The U.P. has a wealth of walleye waters from the St. Mary's River at the Soo to the Menominee River and Bays de Noc down south, to Lake Medora and Lake Fanny Hooe up near the tippa the Keweenaw, with Lac la Belle, Gratiot, Rice, Portage and Torch lakes in between. Throw in Manistique Lake at Curtis, the Ontonagon River, and Lake Gogebic, straddling the Ontonagon-Gogebic County line, and we're talking some of the finest walleye fishing in the state.

I've always had good luck stopping at backroads places where they lure you inside with their Labatt's, Leinie's and Old Mil banners saying "Welcome Fishermen." If you're lucky, you can pick up ice or find a guide for the price of a beer. Or look for those ubiquitous Walt's Crawler signs, as yellow as the marsh marigolds, daffodils and Scottish broom in full bloom these days.

With water temps still in the 40s, walleye are lazy, lethargic and light feeders in cold early season lakes. Slow down your presentation; troll 1 to 1.5 miles per hour. Go too fast and you can troll the orange off your planer boards and never get a nibble.

Think slow and shallow.

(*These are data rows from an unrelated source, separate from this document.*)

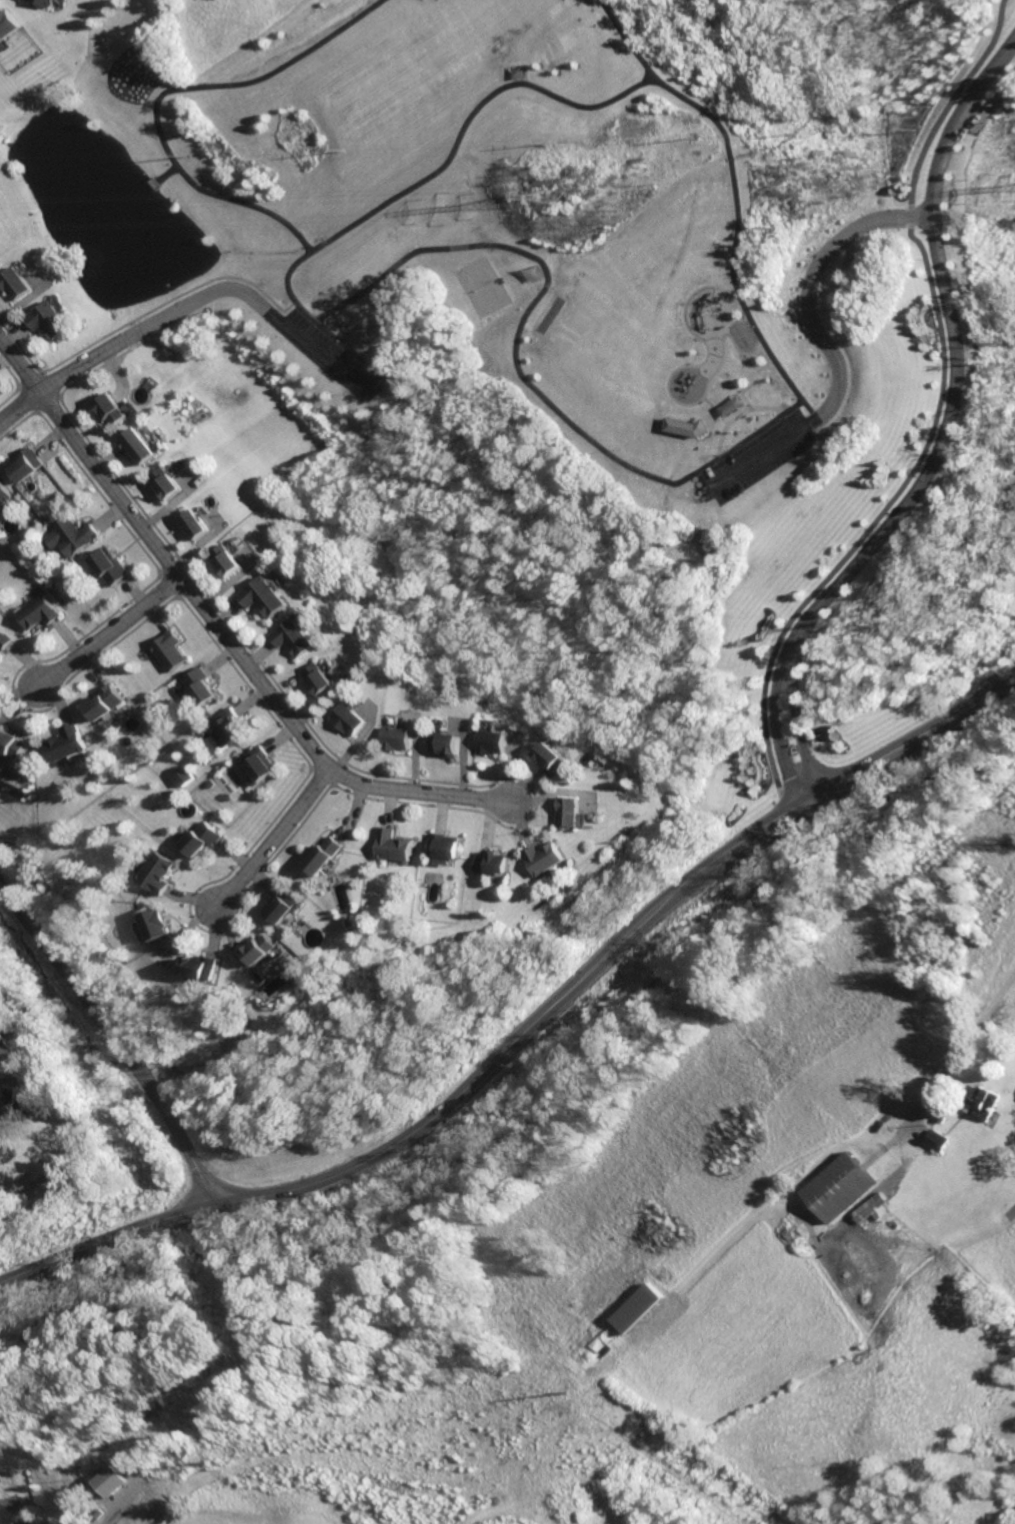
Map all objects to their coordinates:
building: (46, 2)
building: (8, 26)
road: (627, 40)
road: (983, 47)
building: (515, 72)
road: (156, 93)
road: (963, 94)
road: (991, 106)
power tower: (549, 197)
building: (526, 274)
building: (17, 283)
road: (809, 285)
park: (476, 286)
road: (259, 309)
building: (51, 320)
road: (761, 340)
parking lot: (328, 353)
road: (958, 365)
road: (70, 374)
building: (728, 404)
building: (117, 408)
building: (685, 428)
building: (144, 444)
parking lot: (751, 458)
road: (918, 461)
building: (26, 465)
building: (170, 484)
building: (3, 493)
building: (200, 525)
building: (68, 535)
building: (231, 561)
building: (108, 566)
building: (268, 596)
building: (35, 613)
road: (107, 632)
road: (220, 632)
building: (295, 637)
building: (3, 642)
building: (166, 651)
building: (321, 679)
building: (198, 686)
building: (104, 703)
building: (350, 720)
road: (793, 721)
road: (777, 723)
building: (226, 729)
building: (398, 740)
building: (11, 744)
building: (65, 744)
building: (495, 744)
building: (449, 746)
building: (556, 761)
building: (256, 764)
building: (178, 775)
road: (805, 788)
road: (795, 797)
building: (571, 813)
road: (268, 839)
building: (197, 840)
building: (390, 847)
building: (442, 848)
building: (321, 856)
building: (544, 859)
building: (495, 864)
building: (155, 874)
building: (279, 907)
building: (153, 925)
building: (257, 952)
building: (200, 969)
road: (528, 1028)
road: (115, 1045)
building: (9, 1048)
road: (956, 1055)
building: (11, 1100)
building: (985, 1102)
building: (936, 1141)
road: (886, 1143)
building: (4, 1147)
building: (49, 1183)
building: (838, 1185)
building: (871, 1208)
crop: (843, 1248)
road: (31, 1292)
building: (635, 1308)
park: (451, 1470)
building: (115, 1480)
building: (11, 1510)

I pitch it into the warmer shoreline shallows and slow my usual jerk-pause retrieve down to a twitch-pause-swim retrieve, whether I'm fishing a live minnow, Gulp minnow, or a plain old half-crawler on a No. 6 hook.

Like dialing in just the right trolling speed, providing the right stimuli to trigger feeding is easier said than done.

"Wherever there's rip-rap there's something fishy going on," said WW&W senior fishing correspondent Ed Wetalainen. "Emergent weedbeds, bottom contours like humps, bumps, lumps, holes, shoals, drop-offs and reefs attract forage fish and walleye, he added, "so do docks, pilings and other structure."

"Don't get so focused on walleye that you don't think about smallmouth, northern and splake that can be hanging in the same water."

Post-spawn walleye often feed near the surface and in warmer shallows. I like spinnering 'em, slow-trolling with a bladed crawler harness behind planer boards. If they don't hit the harness, try small crankbaits, something that starts with an R: Rapala, Reef Runner or locally-made RJ Lures, hand crafted by fisherman, designer and lure maker, Ron Wiitanen right here in Houghton. He's making a name for himself on the pro walleye circuits, and helping local anglers get bit with that tantalizingly tight little wiggle and natural swimming action that has the same effect on fish as Paris Hiltunen has on fishermen.

Every lure is hand cut, air-brushed in great colors and clear-coated, each one a thing of beauty, functional as well as decorative, a fish-catching piece of art. Troll their website, rjlures.com, or call 370-0945 and schedule a visit to his showroom, just in time for Mother's Day. Ron also makes hand-painted crawler harness spinner blades, what every mother wants.

In other outdoor news, the Spring Raptor Rendezvous is underway at Brockway Mountain, and the fifth Annual Keweenaw Migratory Bird Festival in Copper Harbor runs throughout May, copperharborbirding.org. Frog, toad & turtle season opens May 29.